The month, however, still has not caught up with April 2019, which was the best April since Standard Media Index has tracked the U.S. advertising via a market composite index, the U.S. Ad Market Tracker.
The April 2021 index is 7.4% lower than April 2019.
April 2021, interestingly, also is the first post-recession month to show stronger gains for smaller ad categories than the biggest ones, an indication that the recovery is gaining momentum across a broader range of advertisers.
While the top 10 ad categories' ad spending jumped 44% year-over-year in April, all other ad categories surged 69.1%.
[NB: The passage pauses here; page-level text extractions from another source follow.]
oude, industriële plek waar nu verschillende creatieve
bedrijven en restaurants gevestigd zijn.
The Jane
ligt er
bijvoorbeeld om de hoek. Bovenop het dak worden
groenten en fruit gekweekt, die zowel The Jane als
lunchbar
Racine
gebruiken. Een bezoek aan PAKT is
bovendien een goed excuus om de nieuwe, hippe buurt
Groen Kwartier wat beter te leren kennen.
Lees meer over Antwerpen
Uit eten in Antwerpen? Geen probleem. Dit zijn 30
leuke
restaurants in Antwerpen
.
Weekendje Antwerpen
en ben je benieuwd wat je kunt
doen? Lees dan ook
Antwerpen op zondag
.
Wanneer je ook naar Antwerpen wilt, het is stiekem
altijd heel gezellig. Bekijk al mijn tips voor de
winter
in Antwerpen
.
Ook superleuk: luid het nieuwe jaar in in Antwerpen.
In terms of the media mix, the national TV advertising marketplace continues to rebound, but digital is driving most of the aggregate U.S. ad market recovery.
National TV ad spending increased 14.7% over April 2020, but is still down 32.1% vs. April 2019.
The U.S. digital advertising marketplace is up 82.7% vs. April 2020, and up 31.7% vs. April 2019.
I wonder how many people read this chart as the April market this year is way higher than last year. 52% up is WAYYYY bigger than 35% down. Party like there is no tomorrow!
But hold on.
Let's say that April 2020 was 100 widgets. (The actual number doesn't matter, so that's why I chose 100).
If April 2020 was -35% then April 2019 must have been 154 widgets (100/154 = 65% ... or -35%.)
Now April 2021 was +52% on April 2020, meaning April 2021 was 152 widgets. It's NEARLY caught up to 2 years ago with the 154 widgets of 2020. Put another way, it's around 1.3% lower than two years ago.
Yep, it's a great improvement but not as much as the graph would seem to (unintentionally) impute.
@John Grono: Which is why we put a chart in below it showing April 2019-2021. And why we have the dynamic U.S. Ad Market Tracker database for anyone to click through and anayze themselves.